╭─ Data for processing

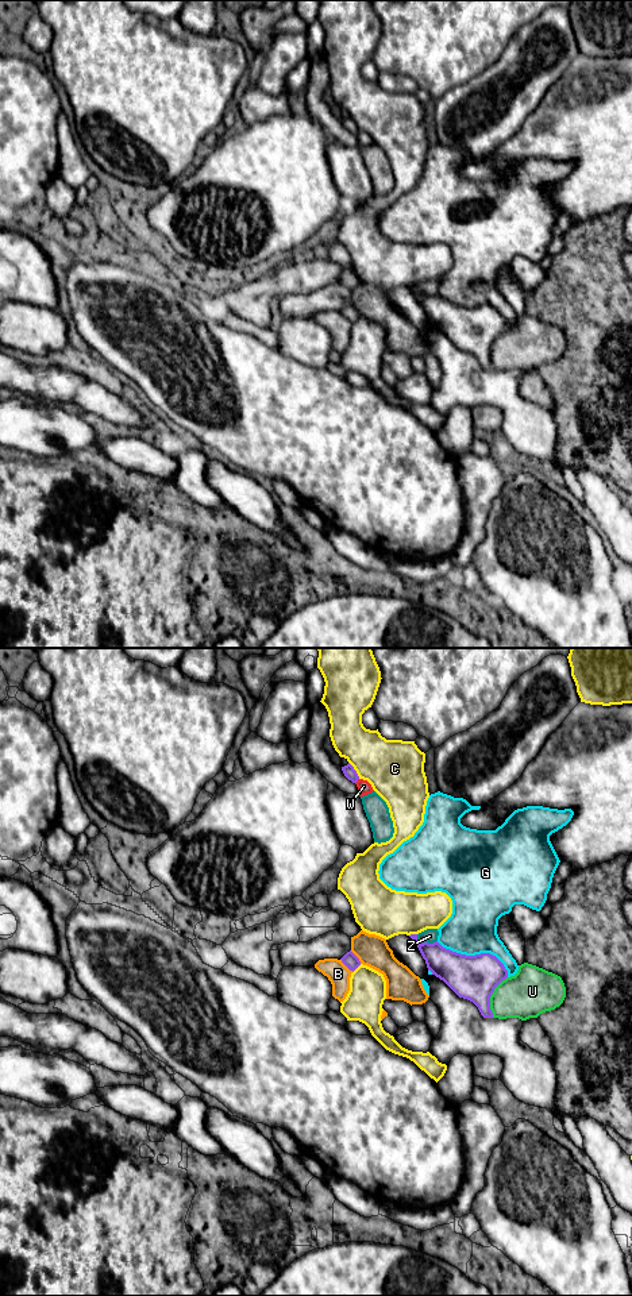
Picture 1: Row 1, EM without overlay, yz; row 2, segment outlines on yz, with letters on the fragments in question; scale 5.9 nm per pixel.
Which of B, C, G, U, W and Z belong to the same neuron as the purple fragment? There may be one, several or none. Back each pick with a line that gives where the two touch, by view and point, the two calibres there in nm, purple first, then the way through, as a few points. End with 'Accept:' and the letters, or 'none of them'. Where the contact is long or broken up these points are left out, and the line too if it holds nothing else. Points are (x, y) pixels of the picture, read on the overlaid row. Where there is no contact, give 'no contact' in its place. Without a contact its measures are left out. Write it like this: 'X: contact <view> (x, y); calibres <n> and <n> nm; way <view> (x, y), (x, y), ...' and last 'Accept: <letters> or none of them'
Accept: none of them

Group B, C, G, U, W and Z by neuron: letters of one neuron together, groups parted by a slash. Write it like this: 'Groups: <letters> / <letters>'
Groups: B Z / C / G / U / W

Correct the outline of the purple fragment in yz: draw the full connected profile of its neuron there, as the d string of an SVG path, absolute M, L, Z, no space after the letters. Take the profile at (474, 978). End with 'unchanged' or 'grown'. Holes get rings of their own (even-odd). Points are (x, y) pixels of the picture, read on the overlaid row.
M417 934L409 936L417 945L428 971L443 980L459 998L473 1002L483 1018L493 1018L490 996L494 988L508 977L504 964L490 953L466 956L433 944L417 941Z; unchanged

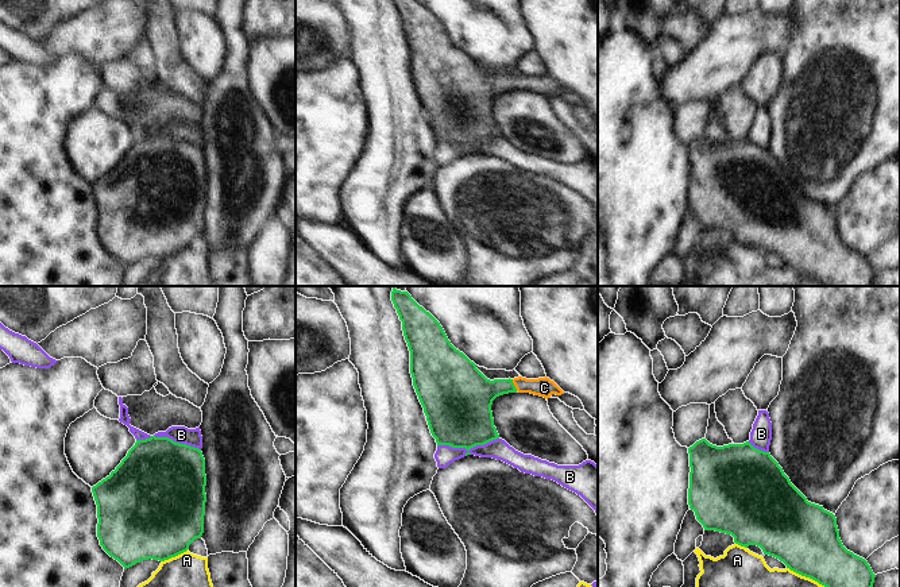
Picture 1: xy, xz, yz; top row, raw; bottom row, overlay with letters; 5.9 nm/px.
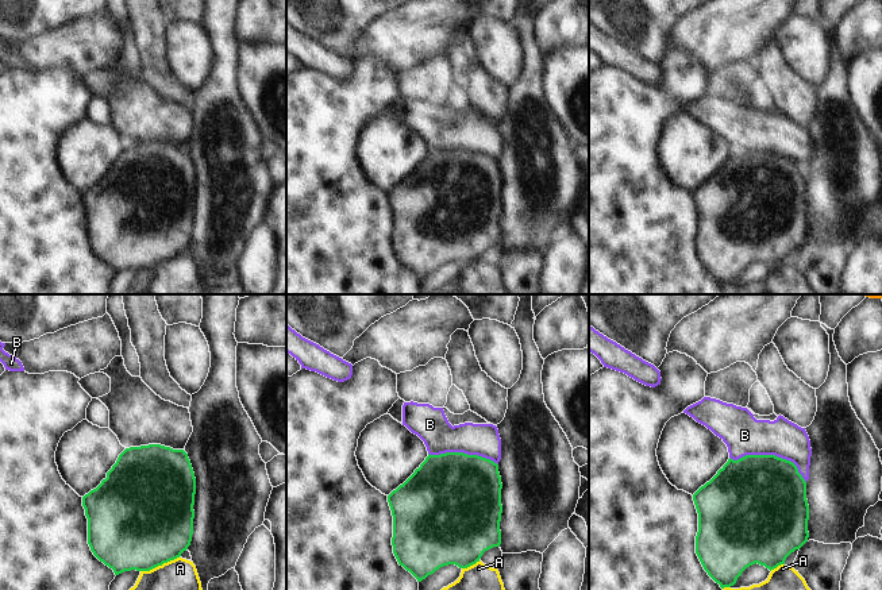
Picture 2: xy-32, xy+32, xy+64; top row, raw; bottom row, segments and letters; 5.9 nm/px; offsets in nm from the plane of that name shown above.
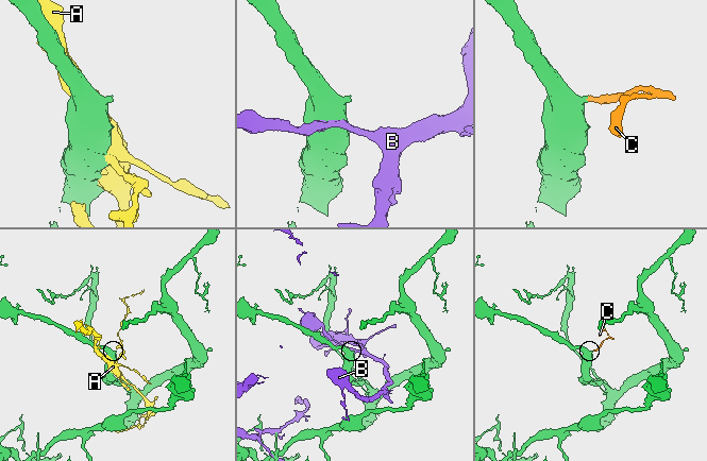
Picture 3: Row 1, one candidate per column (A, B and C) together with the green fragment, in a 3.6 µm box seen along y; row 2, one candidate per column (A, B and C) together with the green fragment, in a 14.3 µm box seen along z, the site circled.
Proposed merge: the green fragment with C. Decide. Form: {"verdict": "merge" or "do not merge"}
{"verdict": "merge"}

╰─

[How to complete this task]: Only the lines from the one containing "Picture 3: Row" through the last line of the material belong in your answer; output them exactly.

[Completed task]:
Picture 3: Row 1, one candidate per column (A, B and C) together with the green fragment, in a 3.6 µm box seen along y; row 2, one candidate per column (A, B and C) together with the green fragment, in a 14.3 µm box seen along z, the site circled.
Proposed merge: the green fragment with C. Decide. Form: {"verdict": "merge" or "do not merge"}
{"verdict": "merge"}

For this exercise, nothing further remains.